Au XVe siècle, la poésie espagnole existait déjà sous des formes classiques et populaires (chansons de poésie courtoise) utilisant l'octosyllabe. Au XVIe siècle, on assiste à une diffusion générale à travers le recueil de poésies cultivées, héritières de l'amour courtois des troubadours et des compositions de chansonniers. La poésie populaire continue de prospérer à travers le Romancero.

La poésie italienne du XVIe siècle domine cette période, entraînant un renouvellement profond des mesures espagnoles (hendécasyllabes, sonnets, tercets, silvas). Cela affecte également les éléments thématiques : l'idéalisation de l'aimée, les questions bucoliques et pastorales, la nature idéalisée et l'expression du « Moi » lyrique.

Garcilaso de la Vega : le maître de la Renaissance

Garcilaso de la Vega combine l'influence latine avec les thèmes et les formes de la Renaissance. Sa langue poétique se distingue par sa transparence et l'usage de topoï tels que le locus amoenus (beaux paysages), l'idéalisation de la beauté féminine et le carpe diem (vie éphémère).

Ses Églogues sont des poèmes bucoliques majeurs :

  • E1 et E2 : Salicio et Nemoroso y déplorent la mort d'Elisa et l'infidélité de Galatée dans une fusion de sentiments et de nature pastorale.
  • E3 : Quatre nymphes brodent sur les rives du Tage des tissus évoquant des tragédies amoureuses : trois mythes classiques et un amour contemporain (Elisa et Nemoroso, représentant Isabelle et Garcilaso).

Ses Sonnets font de lui le premier grand maître de cette forme, traitant de l'amour, du chagrin, de la timidité et de la jalousie.

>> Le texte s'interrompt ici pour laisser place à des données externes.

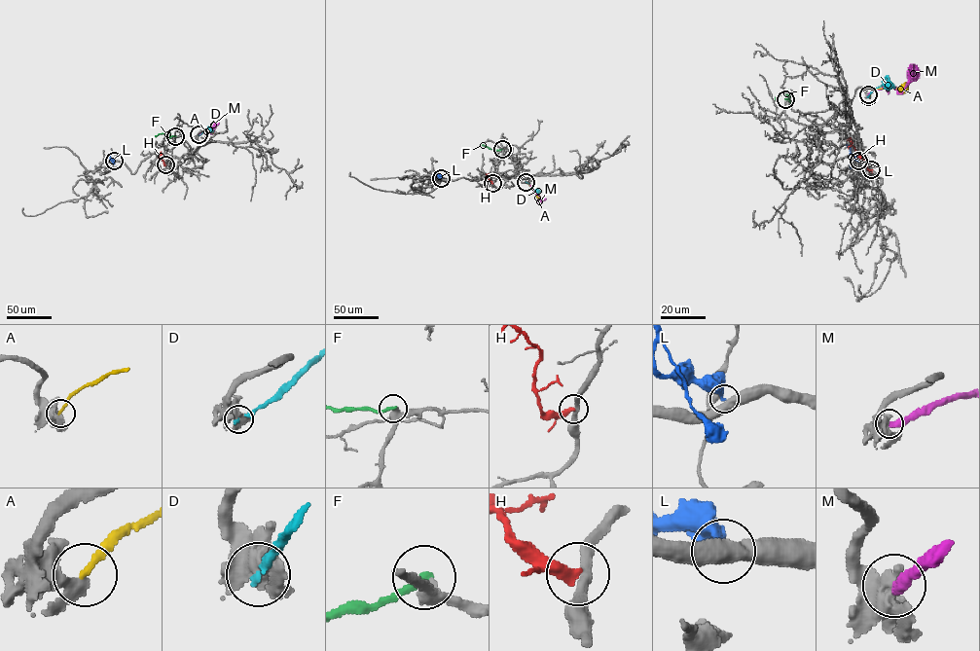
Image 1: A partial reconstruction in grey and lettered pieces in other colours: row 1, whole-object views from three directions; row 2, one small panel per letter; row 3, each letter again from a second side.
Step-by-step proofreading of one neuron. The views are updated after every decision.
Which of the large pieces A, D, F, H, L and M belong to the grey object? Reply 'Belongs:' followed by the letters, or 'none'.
Belongs: M

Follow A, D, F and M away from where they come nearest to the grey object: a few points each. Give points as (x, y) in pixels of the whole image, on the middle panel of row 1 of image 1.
A: (526, 183), (539, 198)
D: (526, 182), (539, 192)
F: (502, 149), (482, 145)
M: (526, 182), (544, 199)

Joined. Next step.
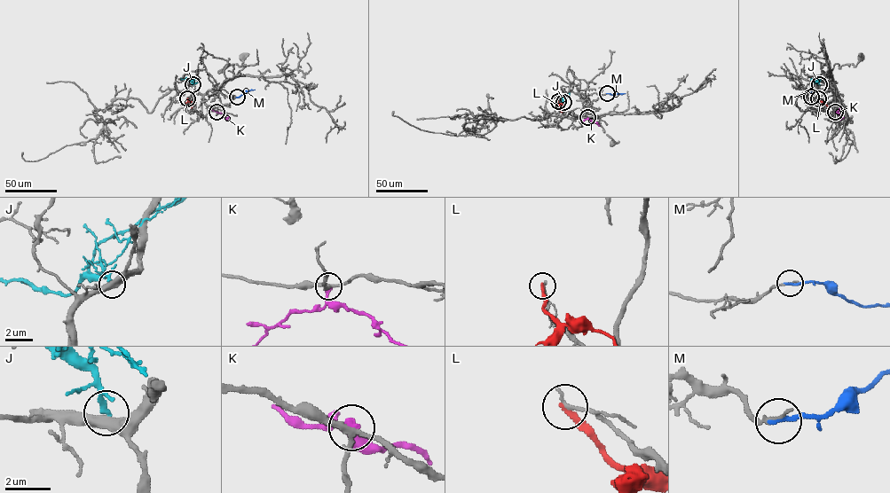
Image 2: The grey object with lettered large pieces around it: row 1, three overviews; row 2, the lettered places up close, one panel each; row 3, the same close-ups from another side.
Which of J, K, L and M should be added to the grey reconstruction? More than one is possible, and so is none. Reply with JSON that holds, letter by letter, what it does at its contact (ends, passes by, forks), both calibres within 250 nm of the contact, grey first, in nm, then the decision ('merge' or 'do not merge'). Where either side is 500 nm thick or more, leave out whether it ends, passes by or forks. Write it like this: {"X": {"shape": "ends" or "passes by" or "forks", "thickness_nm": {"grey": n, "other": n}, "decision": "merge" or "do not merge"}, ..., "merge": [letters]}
{"J": {"shape": "ends", "thickness_nm": {"grey": 460, "other": 240}, "decision": "do not merge"}, "K": {"shape": "ends", "thickness_nm": {"grey": 200, "other": 380}, "decision": "do not merge"}, "L": {"shape": "ends", "thickness_nm": {"grey": 160, "other": 220}, "decision": "do not merge"}, "M": {"shape": "ends", "thickness_nm": {"grey": 140, "other": 220}, "decision": "do not merge"}, "merge": []}

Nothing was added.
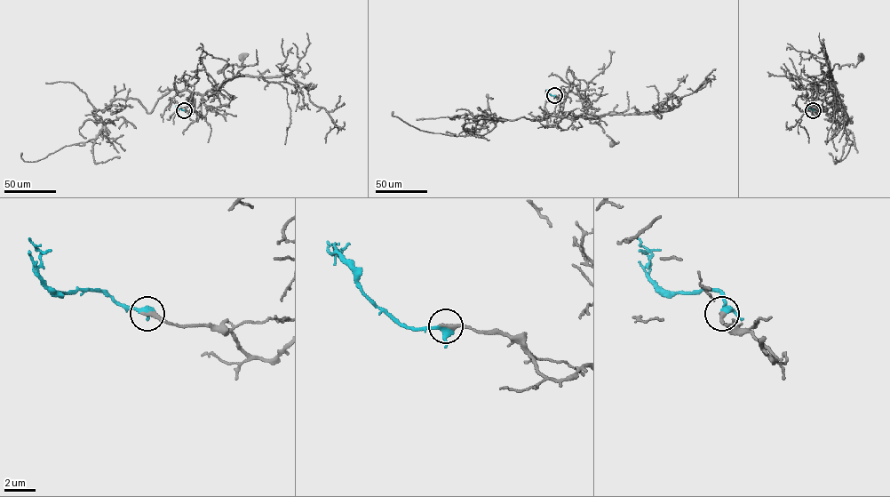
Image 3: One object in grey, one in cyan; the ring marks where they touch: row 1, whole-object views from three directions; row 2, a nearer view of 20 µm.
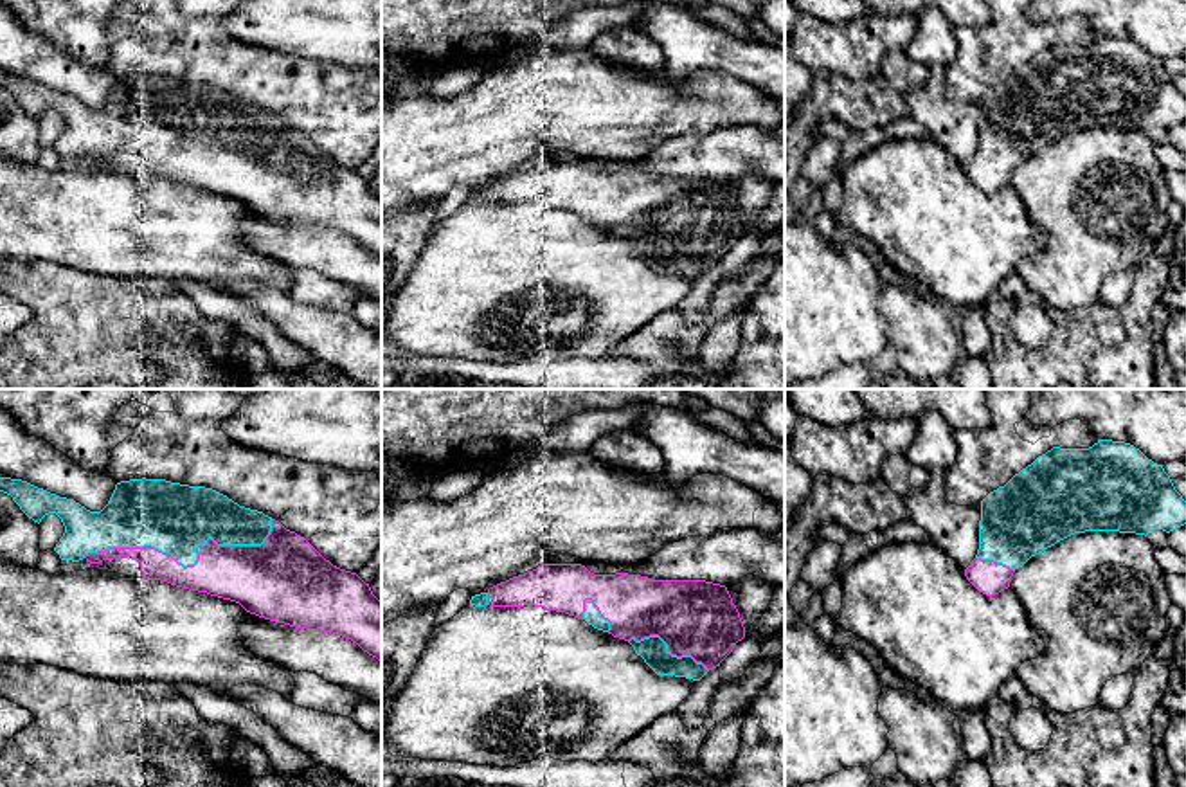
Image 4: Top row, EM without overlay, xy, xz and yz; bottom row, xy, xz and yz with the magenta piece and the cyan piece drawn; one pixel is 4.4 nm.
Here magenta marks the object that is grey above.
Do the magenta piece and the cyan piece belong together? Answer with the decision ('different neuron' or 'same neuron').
same neuron

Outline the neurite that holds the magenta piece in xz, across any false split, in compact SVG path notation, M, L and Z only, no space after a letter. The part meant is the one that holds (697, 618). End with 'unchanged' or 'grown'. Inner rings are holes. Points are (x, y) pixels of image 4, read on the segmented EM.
M542 564L470 600L475 607L535 605L585 620L628 641L657 675L700 681L745 638L745 627L725 585L705 580L653 580L641 574L594 574L581 564Z | grown

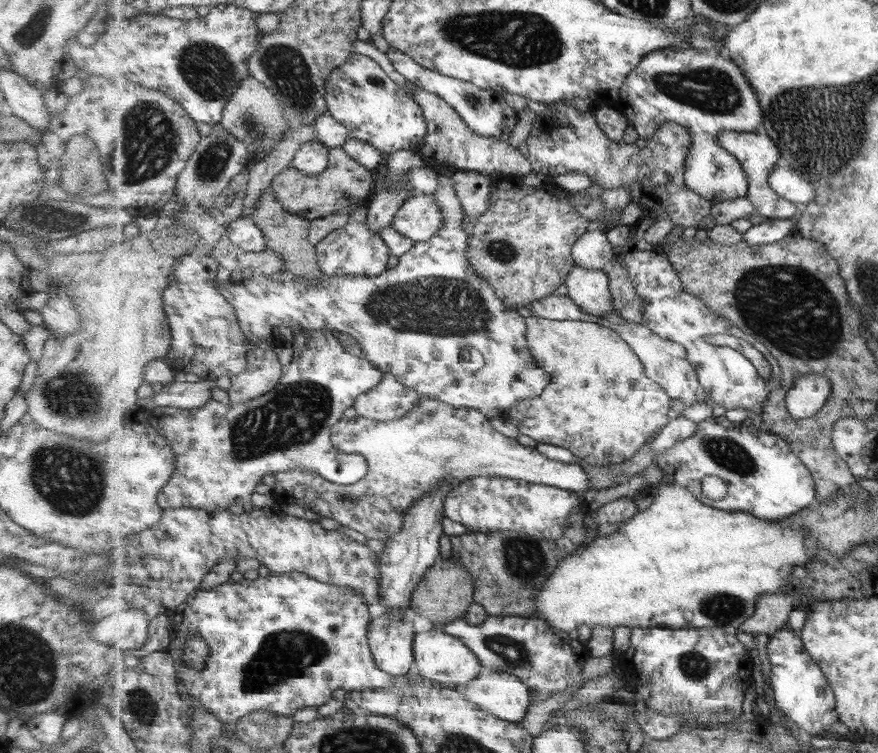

Parmi ses morceaux choisis, on distingue l'Ode 3 (écrite en exil sur le Danube) et l'Ode 5 (Ode à la fleur de Gnide), qui utilise la lyre pour convaincre une dame de Naples d'accepter l'amour d'un ami.

Le développement du roman : du réalisme à l'idéalisme

Le roman atteint un grand développement au XVIe siècle, culminant avec l'œuvre de Cervantes. On distingue deux types de récits :

  • Le courant idéaliste : Il décrit un monde fictif (paysages et sentiments héroïques), comme dans l'Amadis de Gaule, suivi des cycles d'Amadis de Grèce et de Palmerín d'Olive.
  • Le courant réaliste : Représenté par le Lazarillo de Tormes.

Lazarillo de Tormes et la naissance du picaresque

Le Lazarillo de Tormes (éditions de 1554 à Alcalá de Henares, Médina, Anvers) est une œuvre anonyme, probablement écrite avant 1532. L'anonymat pourrait s'expliquer par la critique acerbe des institutions et l'influence d'Érasme.

L'intrigue se compose d'un prologue et de sept traités. Sous forme autobiographique, Lázaro raconte sa vie à « Votre Grâce » pour expliquer « le cas » (les rumeurs sur l'infidélité de sa femme). Il sert successivement plusieurs maîtres : un aveugle, un clerc de Maqueda, un noble de Tolède, un frère de la Merci, un vendeur de bulles (buldero), un peintre, un aumônier et un huissier, avant de se marier avec la servante d'un archiprêtre.

Thèmes et style : Le roman traite de la faim comme apprentissage, de la critique du clergé et de la fausse religiosité. Il dénonce l'honneur fondé sur l'apparence. Le style inaugure le réalisme, utilisant un langage populaire, coloré et ironique pour offrir une crédibilité narrative.

La littérature religieuse : ascétisme et mystique

L'ascétisme avec Fray Luis de León : Héritier de la Renaissance, il utilise des strophes comme la lyre et des vers heptasyllabes et hendécasyllabes. Sa poésie (environ 30 poèmes) exprime un désir de paix spirituelle et de contemplation de la beauté divine. Ses œuvres en prose incluent De los nombres de Cristo et La perfecta casada.

La mystique avec San Juan de la Cruz : Il décrit l'union unitive de l'âme avec Dieu à travers des poèmes comme la Nuit obscure de l'âme, le Cantique spirituel (inspiré du Cantique des Cantiques) et La Flamme d'amour vive. Son œuvre utilise abondamment l'allégorie, le paradoxe et le symbole pour exprimer le bonheur suprême de l'union mystique.